When judging dressage tests at various levels, I’m always astounded by the amount of marks thrown away by riders who don’t ride a good halt. The halt is obviously a very important basic exercise and it’s also one of the hardest to ride correctly.
What the judge wants to see
· The horse should halt obediently when asked without running against the rider’s hand; a common fault which affects the whole movement.
· The halt should be balanced and smooth, not abrupt or too progressive.
· The horse’s poll should remain the highest point and he should remain quiet and steady on the rider’s contact.
· The halt should be ‘square’; that is to say with a leg at each corner and with the horse’s weight evenly distributed over all four legs and his hind legs underneath him.
· He should remain straight on the centre line and stand quietly until asked to move off.

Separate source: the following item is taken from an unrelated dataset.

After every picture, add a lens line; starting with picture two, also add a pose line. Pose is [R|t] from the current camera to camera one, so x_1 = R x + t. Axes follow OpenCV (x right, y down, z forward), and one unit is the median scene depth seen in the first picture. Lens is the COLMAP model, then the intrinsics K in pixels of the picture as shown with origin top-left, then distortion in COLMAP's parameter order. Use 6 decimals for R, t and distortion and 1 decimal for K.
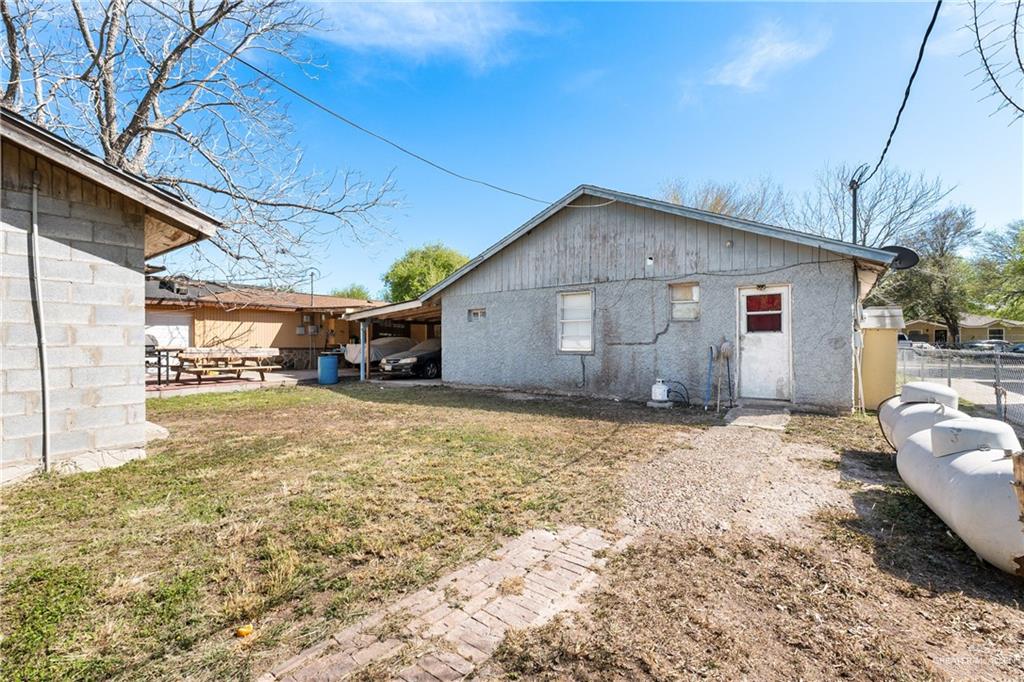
lens RADIAL K [[448.2, 0, 512.0], [0, 448.2, 341.0], [0, 0, 1]] dist [0.001565, 0.000156]
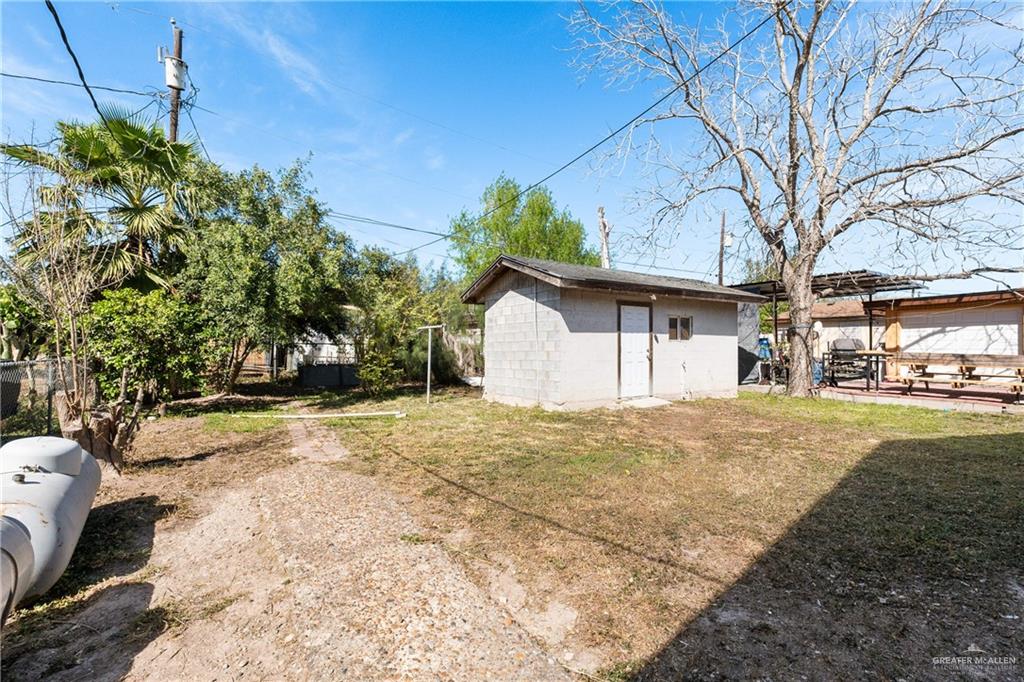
lens RADIAL K [[448.2, 0, 512.0], [0, 448.2, 341.0], [0, 0, 1]] dist [0.001565, 0.000156]
pose [[-0.357020, -0.003794, -0.934089, 1.052484], [0.006343, 0.999959, -0.006486, -0.019778], [0.934075, -0.008241, -0.356981, 1.558138]]
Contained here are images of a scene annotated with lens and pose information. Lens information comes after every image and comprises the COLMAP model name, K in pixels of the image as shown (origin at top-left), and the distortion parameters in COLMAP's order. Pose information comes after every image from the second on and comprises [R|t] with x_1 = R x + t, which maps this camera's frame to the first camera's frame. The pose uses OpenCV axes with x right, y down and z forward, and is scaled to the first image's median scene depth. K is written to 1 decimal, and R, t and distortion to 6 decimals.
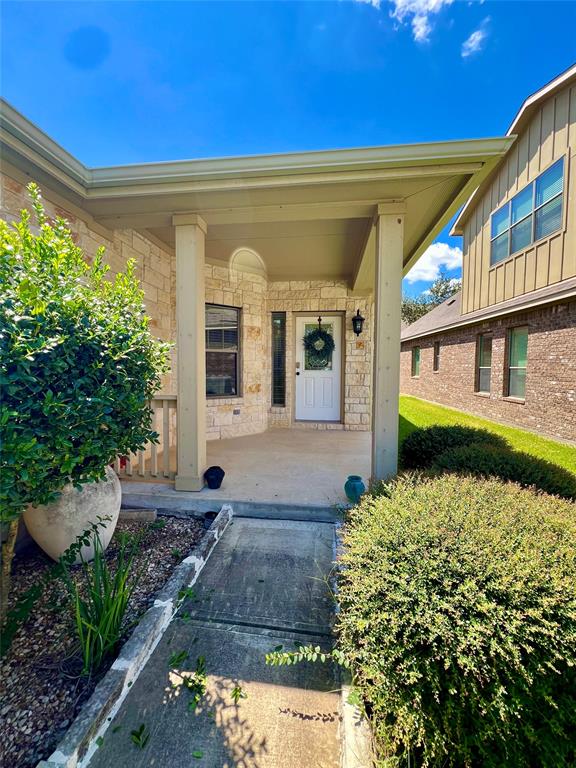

· The horse should remain alert and ready for the instruction to step forward (or backward, depending on the exercise).
The key to a good halt lies in the contact. If the horse is not soft in the contact as he halts, he will not be straight or square; it’s just like riding into a brick wall and he will swing his quarters one way or the other instead of standing still and straight.
He might throw his head up and open his mouth against the contact or even step backwards away from it; both of which are serious faults.
Sometimes a horse might not be forward into the contact so he will carry his head very low or will hide behind the vertical. These are also serious faults but are usually more prevalent at the lower levels when young horses are still finding their balance.
Some horses just don’t like standing still; they’re just eager to get on with the job and are inclined to fidget. The dressage test requirements for halts at the beginning and end of the test are for riders to show ‘Halt. Immobility. Salute.’ It’s the immobility that’s often forgotten. There is also a trendy habit amongst riders at the moment to fling their arms around their horse’s neck and praise it effusively before the halt is even established, often leaving the arena waving at the crowd. Unfortunately, this will be penalised and you are just throwing marks away . Praise your horse by all means, but show a good halt first and salute the judge before you rush off to take the applause!
How to ride a good halt
A common mistake in riding the halt is to use too much backward hand. The horse should be ridden forward into a softly restraining contact, prepared for by riding a few half-halts and using the back, legs and seat first, followed by the hand. As the horse begins to halt, ease the hand so that the horse cannot run against the contact. Eventually, your horse will understand how to make downward transitions from your back, seat and leg aids with very little hand at all.
If the horse lacks engagement and is not working forward into an even contact from both hind legs, he won’t halt square. Make sure you use both legs equally too, as if you use one more than the other, the halt won’t be square. As you ride forward to the halt, make sure the horse’s neck is straight and that you have an even feel in both reins. Tap with your leg, or whip if need be, the side where the rein feels too heavy or empty; this should encourage the lazy leg to step under.
To help the horse keep his balance and stay straight, make sure that you are sitting straight, look up and ahead of you rather than down at your hands and exhale deeply as your horse halts.
There is always one halt in a dressage test and very often there are two or even three as you move up the levels. A good halt will earn you a mark of 8 or higher and is one of the easiest ways to pick up cheap marks if your horse is correctly trained at even the very basic levels.